#### Set problem
In the listing, from the line containing "HarmonyOS 5.0.0 | API version: 12 -> 10" to the line containing "Marzouk Al-Otaibi | column 1: DF -> MF", replace "Race" with "Heat" and leave everything else unchanged. Omit the pictures from your answer.

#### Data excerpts
══════
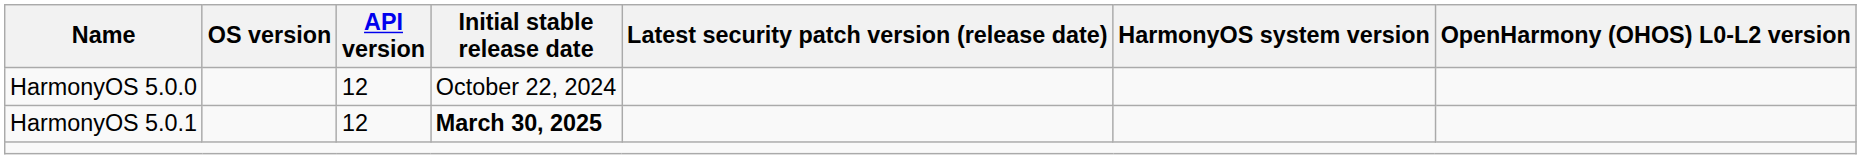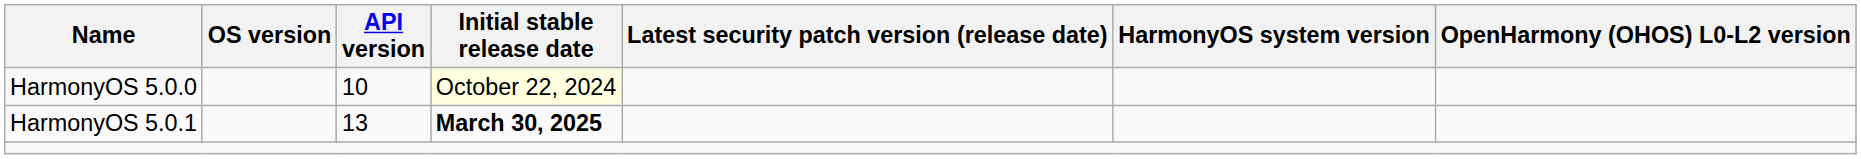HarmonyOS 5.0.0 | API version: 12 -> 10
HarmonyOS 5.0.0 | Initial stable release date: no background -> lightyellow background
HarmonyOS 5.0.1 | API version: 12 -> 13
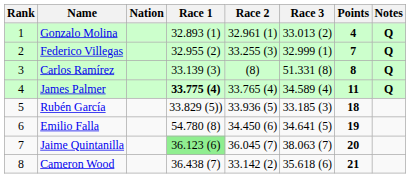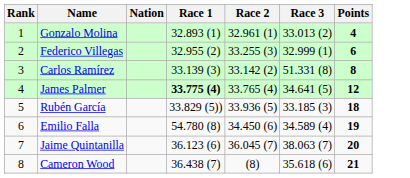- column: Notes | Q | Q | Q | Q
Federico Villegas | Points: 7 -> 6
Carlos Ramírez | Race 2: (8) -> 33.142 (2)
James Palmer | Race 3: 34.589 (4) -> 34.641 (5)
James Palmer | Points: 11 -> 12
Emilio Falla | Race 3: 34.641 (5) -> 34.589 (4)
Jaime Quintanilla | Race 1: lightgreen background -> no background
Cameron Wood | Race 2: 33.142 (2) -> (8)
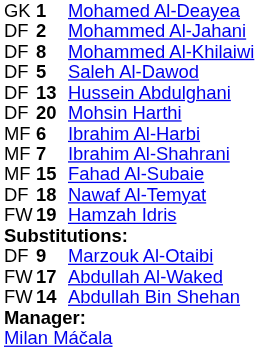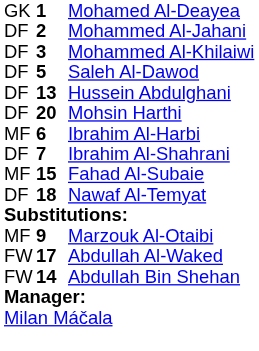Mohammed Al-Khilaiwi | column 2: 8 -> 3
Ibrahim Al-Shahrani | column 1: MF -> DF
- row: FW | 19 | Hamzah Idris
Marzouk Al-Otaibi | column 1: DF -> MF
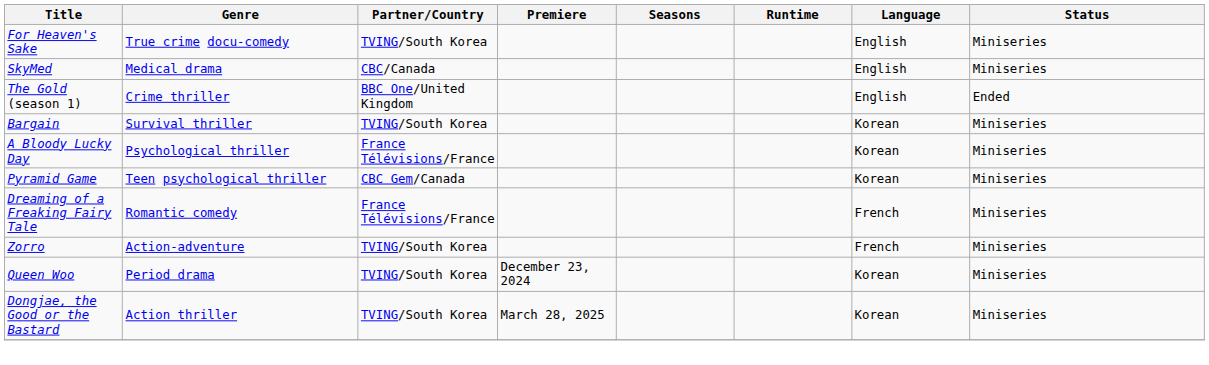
══════
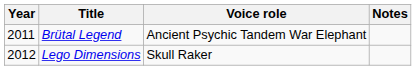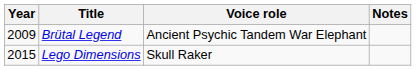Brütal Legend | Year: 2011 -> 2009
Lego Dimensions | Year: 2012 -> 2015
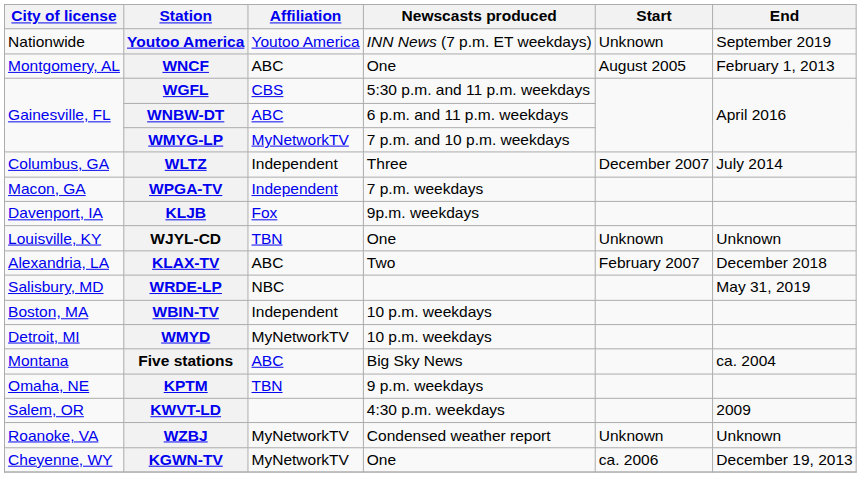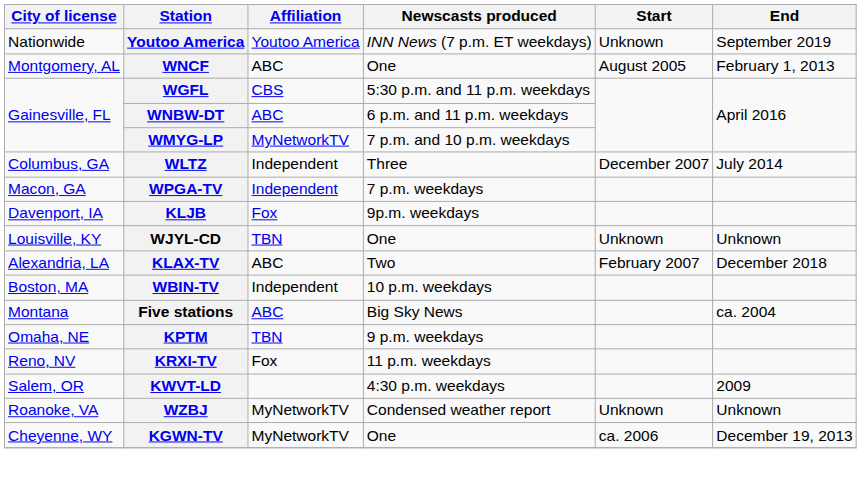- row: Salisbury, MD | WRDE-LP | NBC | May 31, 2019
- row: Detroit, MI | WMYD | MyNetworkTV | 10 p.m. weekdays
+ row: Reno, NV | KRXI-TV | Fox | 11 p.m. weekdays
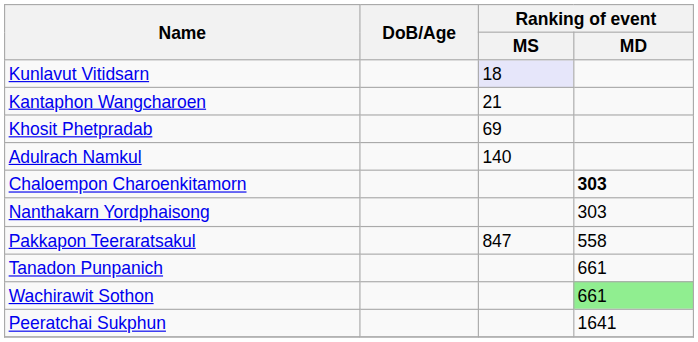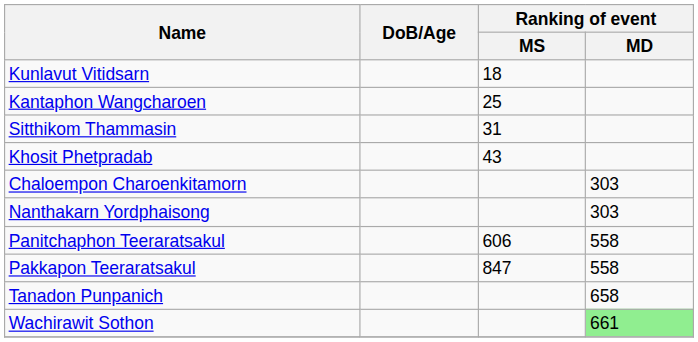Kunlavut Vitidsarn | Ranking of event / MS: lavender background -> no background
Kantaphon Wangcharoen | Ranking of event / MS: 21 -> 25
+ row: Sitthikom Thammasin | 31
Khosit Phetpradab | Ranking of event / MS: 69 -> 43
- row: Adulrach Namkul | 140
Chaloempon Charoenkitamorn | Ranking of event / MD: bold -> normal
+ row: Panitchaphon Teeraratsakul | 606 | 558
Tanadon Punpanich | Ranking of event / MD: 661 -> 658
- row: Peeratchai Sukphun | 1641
══════
#### Full output
HarmonyOS 5.0.0 | API version: 12 -> 10
HarmonyOS 5.0.0 | Initial stable release date: no background -> lightyellow background
HarmonyOS 5.0.1 | API version: 12 -> 13
- column: Notes | Q | Q | Q | Q
Federico Villegas | Points: 7 -> 6
Carlos Ramírez | Heat 2: (8) -> 33.142 (2)
James Palmer | Heat 3: 34.589 (4) -> 34.641 (5)
James Palmer | Points: 11 -> 12
Emilio Falla | Heat 3: 34.641 (5) -> 34.589 (4)
Jaime Quintanilla | Heat 1: lightgreen background -> no background
Cameron Wood | Heat 2: 33.142 (2) -> (8)
Mohammed Al-Khilaiwi | column 2: 8 -> 3
Ibrahim Al-Shahrani | column 1: MF -> DF
- row: FW | 19 | Hamzah Idris
Marzouk Al-Otaibi | column 1: DF -> MF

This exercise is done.